Management buyout through a company reorganisation - introduction
Where the managers of a company who own shares in the company want to effect a management buyout and run the company themselves, it may be possible to achieve this through a company reorganisation by way of a share exchange. In this way they can effect the buyout without incurring any charge to capital gains tax and without using their own resources to buy out the departing shareholder(s).

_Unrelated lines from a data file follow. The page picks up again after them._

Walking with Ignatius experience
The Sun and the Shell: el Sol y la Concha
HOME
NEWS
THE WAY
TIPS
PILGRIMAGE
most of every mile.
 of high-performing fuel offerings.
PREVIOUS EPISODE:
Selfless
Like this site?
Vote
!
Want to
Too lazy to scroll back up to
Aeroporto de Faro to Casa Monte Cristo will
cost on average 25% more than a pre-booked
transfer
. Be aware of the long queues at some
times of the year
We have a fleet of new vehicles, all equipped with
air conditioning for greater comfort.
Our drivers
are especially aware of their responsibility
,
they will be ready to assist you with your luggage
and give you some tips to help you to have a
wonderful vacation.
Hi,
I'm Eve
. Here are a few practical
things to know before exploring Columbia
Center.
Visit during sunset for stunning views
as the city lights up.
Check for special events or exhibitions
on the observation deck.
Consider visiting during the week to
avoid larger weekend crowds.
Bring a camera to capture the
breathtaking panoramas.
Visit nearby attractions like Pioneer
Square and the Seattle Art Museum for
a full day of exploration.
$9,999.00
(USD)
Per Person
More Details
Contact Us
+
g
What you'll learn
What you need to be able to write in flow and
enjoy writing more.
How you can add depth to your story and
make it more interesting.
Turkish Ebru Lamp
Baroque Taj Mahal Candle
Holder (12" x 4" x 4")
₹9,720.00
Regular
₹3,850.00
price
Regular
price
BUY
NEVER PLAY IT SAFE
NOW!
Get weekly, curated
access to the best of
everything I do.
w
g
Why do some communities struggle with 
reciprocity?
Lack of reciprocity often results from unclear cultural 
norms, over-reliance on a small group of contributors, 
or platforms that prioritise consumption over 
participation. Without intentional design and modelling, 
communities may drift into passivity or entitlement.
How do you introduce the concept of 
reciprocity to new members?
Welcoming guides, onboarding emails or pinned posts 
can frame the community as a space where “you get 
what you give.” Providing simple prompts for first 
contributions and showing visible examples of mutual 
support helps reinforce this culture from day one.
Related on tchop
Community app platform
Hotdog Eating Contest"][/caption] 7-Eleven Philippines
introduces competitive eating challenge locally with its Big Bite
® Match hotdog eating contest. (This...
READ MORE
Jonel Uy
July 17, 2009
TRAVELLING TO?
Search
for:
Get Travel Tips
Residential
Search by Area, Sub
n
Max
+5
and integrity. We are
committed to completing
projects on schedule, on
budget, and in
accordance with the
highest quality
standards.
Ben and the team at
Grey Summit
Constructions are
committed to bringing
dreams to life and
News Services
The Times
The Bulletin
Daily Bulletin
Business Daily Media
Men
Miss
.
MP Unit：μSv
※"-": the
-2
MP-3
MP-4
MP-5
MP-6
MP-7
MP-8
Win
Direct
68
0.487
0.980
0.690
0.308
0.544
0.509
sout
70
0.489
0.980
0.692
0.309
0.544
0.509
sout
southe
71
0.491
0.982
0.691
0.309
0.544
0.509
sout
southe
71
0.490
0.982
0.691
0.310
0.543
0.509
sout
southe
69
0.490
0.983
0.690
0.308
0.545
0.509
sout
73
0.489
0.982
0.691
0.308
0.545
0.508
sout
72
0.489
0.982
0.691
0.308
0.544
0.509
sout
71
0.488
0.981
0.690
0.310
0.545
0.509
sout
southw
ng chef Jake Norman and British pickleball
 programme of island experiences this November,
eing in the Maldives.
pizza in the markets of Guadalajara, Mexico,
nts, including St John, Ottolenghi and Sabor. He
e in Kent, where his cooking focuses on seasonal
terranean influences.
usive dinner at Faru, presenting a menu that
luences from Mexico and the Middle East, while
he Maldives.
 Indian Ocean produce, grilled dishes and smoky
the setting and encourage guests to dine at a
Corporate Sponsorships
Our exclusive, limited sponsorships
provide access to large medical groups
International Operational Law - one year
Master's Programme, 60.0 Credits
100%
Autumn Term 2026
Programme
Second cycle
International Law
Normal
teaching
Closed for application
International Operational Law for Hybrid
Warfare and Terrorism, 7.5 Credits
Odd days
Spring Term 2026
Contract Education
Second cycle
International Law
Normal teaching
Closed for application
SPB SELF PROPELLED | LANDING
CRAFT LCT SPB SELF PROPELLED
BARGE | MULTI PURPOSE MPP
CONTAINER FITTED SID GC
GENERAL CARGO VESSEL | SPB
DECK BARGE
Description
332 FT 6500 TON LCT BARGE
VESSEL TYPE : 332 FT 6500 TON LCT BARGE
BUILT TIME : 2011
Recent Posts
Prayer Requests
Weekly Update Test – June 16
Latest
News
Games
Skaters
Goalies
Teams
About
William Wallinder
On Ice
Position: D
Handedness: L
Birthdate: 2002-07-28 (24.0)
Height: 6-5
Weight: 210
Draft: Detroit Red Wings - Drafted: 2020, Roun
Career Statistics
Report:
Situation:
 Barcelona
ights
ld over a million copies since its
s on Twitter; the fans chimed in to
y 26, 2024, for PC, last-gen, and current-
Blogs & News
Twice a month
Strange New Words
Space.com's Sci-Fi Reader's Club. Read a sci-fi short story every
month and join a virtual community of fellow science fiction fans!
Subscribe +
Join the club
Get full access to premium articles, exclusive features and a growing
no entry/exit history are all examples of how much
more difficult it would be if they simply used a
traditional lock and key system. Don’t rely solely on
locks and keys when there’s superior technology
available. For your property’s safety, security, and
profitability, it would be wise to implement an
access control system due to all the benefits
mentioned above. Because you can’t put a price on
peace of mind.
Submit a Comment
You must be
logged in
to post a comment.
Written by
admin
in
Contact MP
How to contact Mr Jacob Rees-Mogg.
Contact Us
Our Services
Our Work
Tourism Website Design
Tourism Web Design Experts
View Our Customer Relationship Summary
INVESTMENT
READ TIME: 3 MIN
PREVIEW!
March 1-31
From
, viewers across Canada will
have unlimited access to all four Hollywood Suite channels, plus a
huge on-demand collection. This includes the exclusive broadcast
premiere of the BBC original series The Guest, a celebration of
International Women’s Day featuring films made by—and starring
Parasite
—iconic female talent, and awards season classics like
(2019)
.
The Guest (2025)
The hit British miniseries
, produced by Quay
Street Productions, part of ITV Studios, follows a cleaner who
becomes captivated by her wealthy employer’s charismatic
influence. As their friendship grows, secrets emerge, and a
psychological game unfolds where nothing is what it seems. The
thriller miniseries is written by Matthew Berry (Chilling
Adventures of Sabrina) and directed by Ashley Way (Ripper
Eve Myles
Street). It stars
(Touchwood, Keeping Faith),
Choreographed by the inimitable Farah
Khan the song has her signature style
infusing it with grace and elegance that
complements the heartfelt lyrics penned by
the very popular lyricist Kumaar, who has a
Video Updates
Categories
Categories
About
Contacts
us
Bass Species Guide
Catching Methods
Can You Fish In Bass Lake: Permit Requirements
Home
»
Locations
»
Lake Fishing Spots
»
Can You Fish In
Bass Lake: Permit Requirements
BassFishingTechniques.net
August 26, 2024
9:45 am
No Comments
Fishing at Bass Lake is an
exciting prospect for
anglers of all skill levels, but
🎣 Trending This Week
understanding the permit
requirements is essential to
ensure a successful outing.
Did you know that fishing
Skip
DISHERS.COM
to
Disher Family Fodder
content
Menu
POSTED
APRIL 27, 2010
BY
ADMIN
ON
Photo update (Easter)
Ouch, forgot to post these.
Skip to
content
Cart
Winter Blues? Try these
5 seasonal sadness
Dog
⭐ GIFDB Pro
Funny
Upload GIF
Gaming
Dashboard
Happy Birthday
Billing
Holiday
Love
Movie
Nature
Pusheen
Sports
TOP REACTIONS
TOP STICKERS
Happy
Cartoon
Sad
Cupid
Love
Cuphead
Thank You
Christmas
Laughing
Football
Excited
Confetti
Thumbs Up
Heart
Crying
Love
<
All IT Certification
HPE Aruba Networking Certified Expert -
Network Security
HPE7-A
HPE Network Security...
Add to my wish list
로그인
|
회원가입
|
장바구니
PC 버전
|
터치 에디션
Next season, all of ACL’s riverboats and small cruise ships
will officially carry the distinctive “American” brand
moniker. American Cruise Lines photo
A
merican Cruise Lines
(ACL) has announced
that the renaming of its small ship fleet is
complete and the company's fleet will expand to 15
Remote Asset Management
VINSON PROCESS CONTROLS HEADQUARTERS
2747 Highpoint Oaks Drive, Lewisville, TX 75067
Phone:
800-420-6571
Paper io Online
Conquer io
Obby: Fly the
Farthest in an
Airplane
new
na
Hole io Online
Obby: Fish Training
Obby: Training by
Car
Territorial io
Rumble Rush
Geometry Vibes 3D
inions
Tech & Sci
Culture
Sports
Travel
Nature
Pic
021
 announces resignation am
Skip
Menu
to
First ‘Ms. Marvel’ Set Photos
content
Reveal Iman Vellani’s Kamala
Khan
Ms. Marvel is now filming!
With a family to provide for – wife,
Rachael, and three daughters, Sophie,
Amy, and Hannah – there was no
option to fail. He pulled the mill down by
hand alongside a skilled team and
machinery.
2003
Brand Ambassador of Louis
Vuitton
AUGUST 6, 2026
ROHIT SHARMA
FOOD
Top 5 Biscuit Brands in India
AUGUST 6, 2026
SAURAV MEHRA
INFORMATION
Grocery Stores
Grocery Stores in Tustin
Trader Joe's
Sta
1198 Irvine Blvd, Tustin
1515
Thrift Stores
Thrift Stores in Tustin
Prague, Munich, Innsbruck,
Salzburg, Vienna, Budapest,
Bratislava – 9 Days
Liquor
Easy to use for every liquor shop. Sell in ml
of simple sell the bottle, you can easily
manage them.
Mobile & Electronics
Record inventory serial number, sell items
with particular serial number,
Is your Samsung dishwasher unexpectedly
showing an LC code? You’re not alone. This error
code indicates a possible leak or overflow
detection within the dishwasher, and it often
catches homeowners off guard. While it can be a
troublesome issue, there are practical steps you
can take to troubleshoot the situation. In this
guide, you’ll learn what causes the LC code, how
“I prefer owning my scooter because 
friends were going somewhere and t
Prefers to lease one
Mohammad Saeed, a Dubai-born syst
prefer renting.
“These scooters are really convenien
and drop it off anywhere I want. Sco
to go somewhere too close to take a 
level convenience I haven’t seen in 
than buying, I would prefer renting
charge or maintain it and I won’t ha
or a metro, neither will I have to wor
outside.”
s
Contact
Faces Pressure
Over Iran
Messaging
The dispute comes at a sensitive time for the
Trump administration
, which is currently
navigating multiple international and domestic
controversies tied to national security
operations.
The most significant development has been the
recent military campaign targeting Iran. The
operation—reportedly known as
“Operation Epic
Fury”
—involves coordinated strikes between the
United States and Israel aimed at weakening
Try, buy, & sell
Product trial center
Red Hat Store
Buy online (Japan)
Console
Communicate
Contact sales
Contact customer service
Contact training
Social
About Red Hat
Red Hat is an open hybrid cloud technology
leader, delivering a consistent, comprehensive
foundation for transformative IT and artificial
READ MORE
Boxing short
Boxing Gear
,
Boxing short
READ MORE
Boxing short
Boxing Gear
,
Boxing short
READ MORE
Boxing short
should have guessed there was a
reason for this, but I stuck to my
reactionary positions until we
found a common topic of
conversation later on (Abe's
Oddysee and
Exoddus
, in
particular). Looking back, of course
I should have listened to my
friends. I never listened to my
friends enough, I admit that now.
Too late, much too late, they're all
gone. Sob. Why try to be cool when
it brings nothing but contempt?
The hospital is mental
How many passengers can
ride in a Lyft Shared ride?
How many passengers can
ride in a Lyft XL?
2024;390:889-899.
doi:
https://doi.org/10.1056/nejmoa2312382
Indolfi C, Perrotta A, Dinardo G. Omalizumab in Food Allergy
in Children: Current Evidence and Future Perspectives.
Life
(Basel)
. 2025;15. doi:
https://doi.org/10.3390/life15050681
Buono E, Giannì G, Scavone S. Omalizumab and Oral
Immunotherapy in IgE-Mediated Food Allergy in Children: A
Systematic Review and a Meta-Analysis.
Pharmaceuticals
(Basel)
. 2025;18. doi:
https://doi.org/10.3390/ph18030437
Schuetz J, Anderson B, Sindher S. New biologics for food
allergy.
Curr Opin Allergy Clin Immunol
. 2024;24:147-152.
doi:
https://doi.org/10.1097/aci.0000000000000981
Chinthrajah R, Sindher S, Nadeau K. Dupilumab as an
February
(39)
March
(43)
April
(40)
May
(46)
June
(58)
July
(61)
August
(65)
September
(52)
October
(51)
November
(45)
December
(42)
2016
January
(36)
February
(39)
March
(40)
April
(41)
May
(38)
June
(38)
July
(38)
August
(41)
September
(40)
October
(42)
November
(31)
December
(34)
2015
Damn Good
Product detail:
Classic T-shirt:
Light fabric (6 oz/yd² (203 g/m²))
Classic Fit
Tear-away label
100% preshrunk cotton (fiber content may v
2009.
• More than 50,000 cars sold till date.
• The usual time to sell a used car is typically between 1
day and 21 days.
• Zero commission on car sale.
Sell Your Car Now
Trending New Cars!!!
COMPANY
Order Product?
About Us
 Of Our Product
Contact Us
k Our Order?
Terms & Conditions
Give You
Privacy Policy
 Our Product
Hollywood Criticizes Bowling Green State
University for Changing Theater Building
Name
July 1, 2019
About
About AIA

For example, assume that the shares in Oldco Ltd were held as follows:
- 52% Mr Archer
- 16% Mr Brown
- 16% Mrs Clarke
- 16% Mr Davies
Mr Archer wants to retire and sell his shares in Oldco Ltd. The other shareholders want to buy his shares and continue running the business. They form another company, Newco Ltd which acquires all the shares in Oldco Ltd. Newco Ltd pays Mr Archer cash for his shares and issues shares to Mr Brown, Mrs Clarke and Mr Davies in exchange for theirs. The cash for the purchase of Mr Archer's shares can come either:
- from the cash reserves of Oldco Ltd after Newco Ltd has taken it over;
- or from a bank loan, for example, made to Newco Ltd and secured against the assets of its new subsidiary.
Although a company purchase of own shares can be an easier and cheaper alternative to a company reorganisation, it will not generally be appropriate in the case of a management buyout. The new, or previously minority shareholders will be reluctant to take over the contingent liabilities and commitments that built up in the company under the previous controlling shareholders.